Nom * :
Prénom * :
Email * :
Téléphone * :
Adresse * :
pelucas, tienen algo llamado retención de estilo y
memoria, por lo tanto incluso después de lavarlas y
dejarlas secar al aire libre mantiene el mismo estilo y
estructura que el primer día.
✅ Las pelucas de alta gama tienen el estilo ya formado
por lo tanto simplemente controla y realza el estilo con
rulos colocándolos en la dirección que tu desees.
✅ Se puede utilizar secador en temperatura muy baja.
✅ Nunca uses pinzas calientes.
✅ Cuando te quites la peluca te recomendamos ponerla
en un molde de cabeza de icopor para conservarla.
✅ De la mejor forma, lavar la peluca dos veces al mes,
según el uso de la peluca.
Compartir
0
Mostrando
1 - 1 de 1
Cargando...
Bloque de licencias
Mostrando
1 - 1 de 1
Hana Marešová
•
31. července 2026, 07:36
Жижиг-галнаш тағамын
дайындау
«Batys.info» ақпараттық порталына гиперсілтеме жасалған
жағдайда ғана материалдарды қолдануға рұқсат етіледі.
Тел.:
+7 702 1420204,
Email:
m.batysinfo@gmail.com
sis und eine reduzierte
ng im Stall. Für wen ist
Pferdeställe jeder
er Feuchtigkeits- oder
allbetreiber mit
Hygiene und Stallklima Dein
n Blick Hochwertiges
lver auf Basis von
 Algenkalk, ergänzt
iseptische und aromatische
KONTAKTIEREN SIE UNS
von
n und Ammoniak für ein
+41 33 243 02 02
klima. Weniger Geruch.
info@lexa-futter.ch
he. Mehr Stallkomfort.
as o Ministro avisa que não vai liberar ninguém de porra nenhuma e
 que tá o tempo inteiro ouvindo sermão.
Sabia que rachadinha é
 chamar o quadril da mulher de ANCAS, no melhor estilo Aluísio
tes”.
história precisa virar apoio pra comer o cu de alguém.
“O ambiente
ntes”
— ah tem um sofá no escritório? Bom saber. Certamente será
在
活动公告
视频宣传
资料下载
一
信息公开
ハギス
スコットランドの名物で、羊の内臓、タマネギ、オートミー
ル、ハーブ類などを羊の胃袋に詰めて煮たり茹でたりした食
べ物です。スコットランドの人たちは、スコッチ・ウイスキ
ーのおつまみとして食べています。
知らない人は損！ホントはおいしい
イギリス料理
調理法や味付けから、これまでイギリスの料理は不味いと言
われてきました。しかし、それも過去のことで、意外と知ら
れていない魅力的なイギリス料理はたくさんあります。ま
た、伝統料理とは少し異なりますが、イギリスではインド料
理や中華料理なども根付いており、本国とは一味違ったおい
- - - - -
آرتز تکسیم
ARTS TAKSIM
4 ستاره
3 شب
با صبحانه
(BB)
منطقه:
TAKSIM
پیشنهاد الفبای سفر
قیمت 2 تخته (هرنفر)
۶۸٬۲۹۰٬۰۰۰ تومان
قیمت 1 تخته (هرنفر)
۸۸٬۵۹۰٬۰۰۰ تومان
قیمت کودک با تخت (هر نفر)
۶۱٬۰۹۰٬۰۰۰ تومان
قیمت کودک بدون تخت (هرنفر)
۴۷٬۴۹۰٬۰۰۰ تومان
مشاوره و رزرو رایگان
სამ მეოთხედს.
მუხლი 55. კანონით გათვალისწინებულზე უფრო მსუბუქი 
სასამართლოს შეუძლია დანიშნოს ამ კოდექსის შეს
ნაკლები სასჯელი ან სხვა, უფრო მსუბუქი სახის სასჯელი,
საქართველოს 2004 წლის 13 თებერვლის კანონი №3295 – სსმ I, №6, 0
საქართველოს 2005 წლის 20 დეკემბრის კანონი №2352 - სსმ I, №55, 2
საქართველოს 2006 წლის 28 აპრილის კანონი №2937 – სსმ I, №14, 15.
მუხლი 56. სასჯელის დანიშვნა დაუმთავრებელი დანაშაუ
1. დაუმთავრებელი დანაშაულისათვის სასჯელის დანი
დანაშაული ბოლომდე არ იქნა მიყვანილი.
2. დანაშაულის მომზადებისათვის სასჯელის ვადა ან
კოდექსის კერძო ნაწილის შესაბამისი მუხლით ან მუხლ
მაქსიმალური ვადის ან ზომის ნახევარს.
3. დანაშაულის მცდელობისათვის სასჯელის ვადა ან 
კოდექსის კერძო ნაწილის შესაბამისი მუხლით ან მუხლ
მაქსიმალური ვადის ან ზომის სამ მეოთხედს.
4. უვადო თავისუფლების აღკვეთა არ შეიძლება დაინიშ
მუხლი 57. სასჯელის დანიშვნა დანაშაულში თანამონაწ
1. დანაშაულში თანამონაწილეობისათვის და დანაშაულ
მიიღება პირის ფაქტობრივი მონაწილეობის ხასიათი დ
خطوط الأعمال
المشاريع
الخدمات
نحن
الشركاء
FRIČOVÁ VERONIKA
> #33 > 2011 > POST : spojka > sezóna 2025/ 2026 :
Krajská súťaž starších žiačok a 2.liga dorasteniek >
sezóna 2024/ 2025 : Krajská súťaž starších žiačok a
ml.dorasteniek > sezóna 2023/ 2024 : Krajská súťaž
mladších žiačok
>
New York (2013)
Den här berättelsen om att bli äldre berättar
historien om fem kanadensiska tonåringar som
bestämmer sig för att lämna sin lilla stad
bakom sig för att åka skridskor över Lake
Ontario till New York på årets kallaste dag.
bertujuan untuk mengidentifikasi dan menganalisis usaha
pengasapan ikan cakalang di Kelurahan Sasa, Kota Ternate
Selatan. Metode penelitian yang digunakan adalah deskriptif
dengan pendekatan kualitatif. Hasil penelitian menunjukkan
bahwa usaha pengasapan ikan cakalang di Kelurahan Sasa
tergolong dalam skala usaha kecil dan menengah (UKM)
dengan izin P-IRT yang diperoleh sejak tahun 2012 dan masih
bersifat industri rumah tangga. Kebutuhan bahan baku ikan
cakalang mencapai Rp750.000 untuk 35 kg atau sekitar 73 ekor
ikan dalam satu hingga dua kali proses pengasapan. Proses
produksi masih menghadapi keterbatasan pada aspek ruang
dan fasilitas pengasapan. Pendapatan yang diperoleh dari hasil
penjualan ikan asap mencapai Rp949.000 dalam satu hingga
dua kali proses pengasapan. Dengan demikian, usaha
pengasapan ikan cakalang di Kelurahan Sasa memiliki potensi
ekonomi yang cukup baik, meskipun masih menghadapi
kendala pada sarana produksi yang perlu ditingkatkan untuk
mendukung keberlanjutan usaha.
- - - - -
Among the entries above, locate the lines containing "penjualan ikan asap" and "mendukung keberlanjutan usaha.", and transcribe exactly those two lines and all lines between.

• [RESPONSE]
penjualan ikan asap mencapai Rp949.000 dalam satu hingga
dua kali proses pengasapan. Dengan demikian, usaha
pengasapan ikan cakalang di Kelurahan Sasa memiliki potensi
ekonomi yang cukup baik, meskipun masih menghadapi
kendala pada sarana produksi yang perlu ditingkatkan untuk
mendukung keberlanjutan usaha.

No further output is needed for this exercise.